Job =
Rewrite these lines as a Markdown table with two columns, "No." for the row number and "Line" for the text, leaving out the blank lines and the bracketed picture markers.

_ _ _ _ _

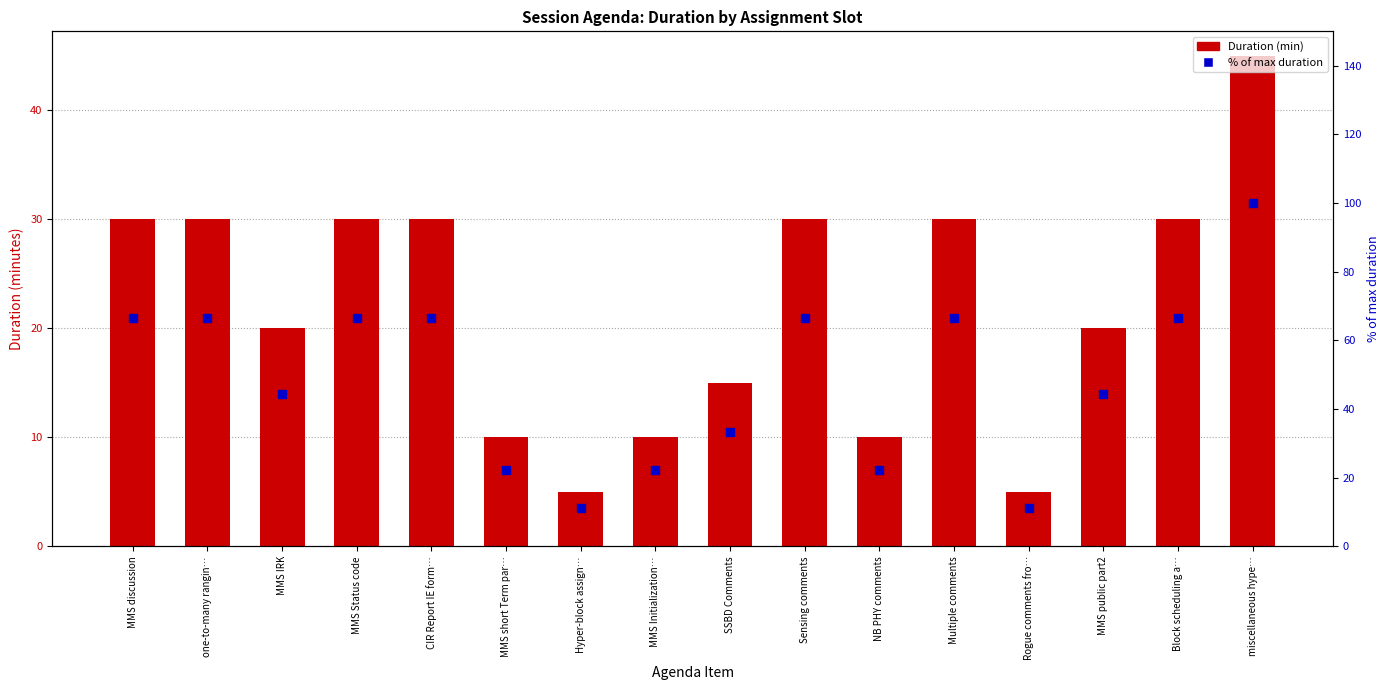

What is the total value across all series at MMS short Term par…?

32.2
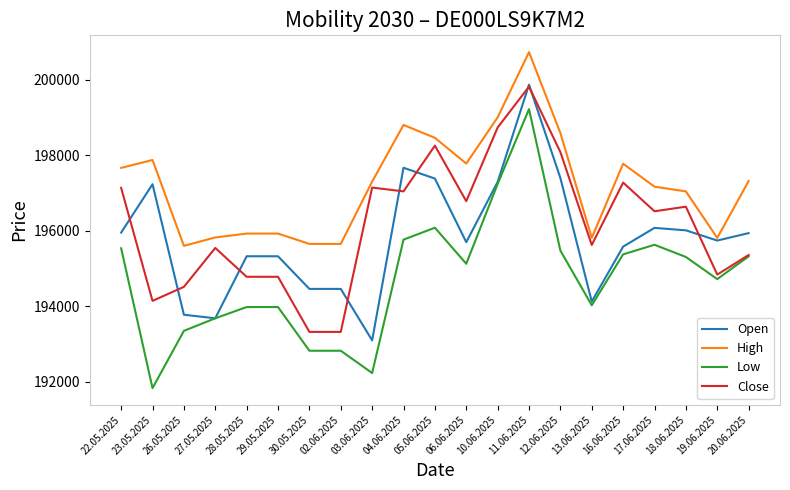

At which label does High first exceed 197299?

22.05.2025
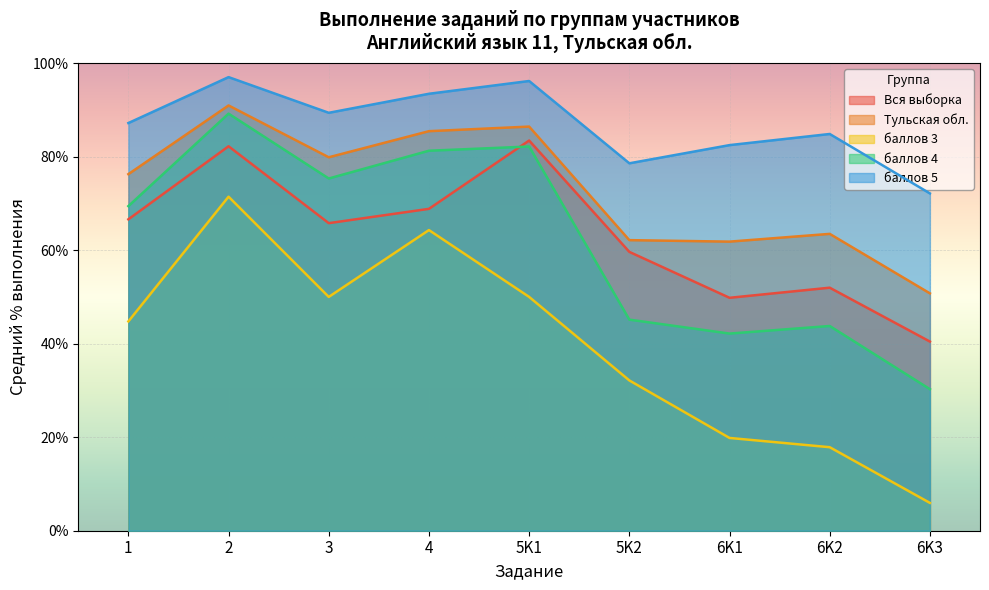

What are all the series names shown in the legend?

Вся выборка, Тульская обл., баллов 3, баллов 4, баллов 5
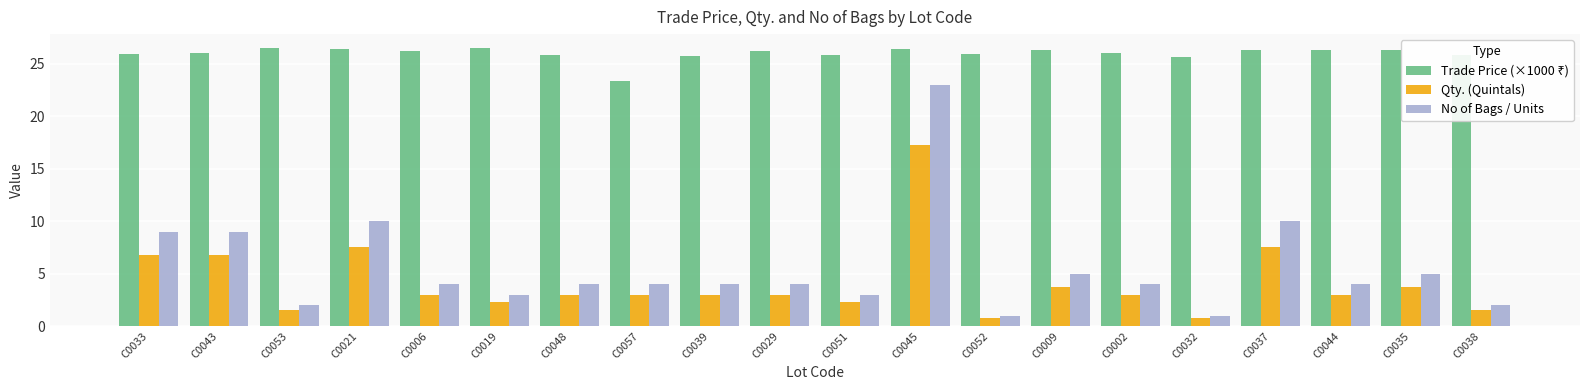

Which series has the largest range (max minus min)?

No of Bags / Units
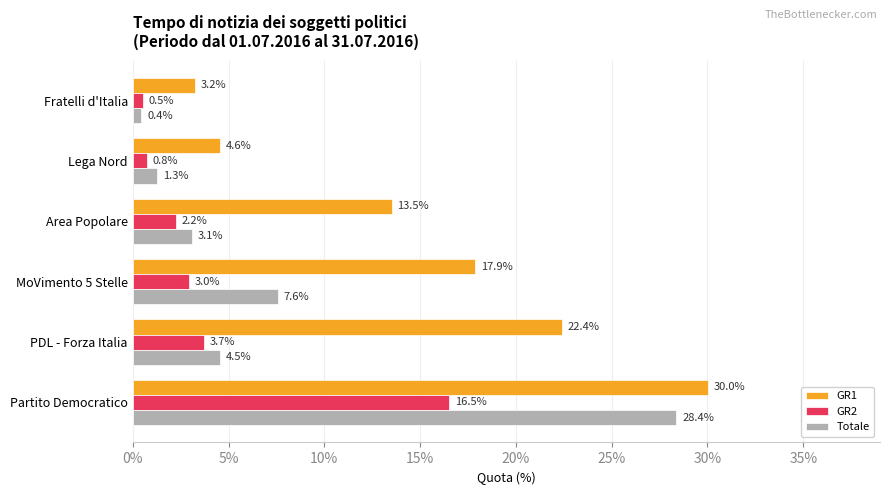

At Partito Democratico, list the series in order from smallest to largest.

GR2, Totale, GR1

_ _ _ _ _

Task answer =
| No. | Line |
|---|---|
| 1 | What is the total value across all series at MMS short Term par…? |
| 2 | 32.2 |
| 3 | At which label does High first exceed 197299? |
| 4 | 22.05.2025 |
| 5 | What are all the series names shown in the legend? |
| 6 | Вся выборка, Тульская обл., баллов 3, баллов 4, баллов 5 |
| 7 | Which series has the largest range (max minus min)? |
| 8 | No of Bags / Units |
| 9 | At Partito Democratico, list the series in order from smallest to largest. |
| 10 | GR2, Totale, GR1 |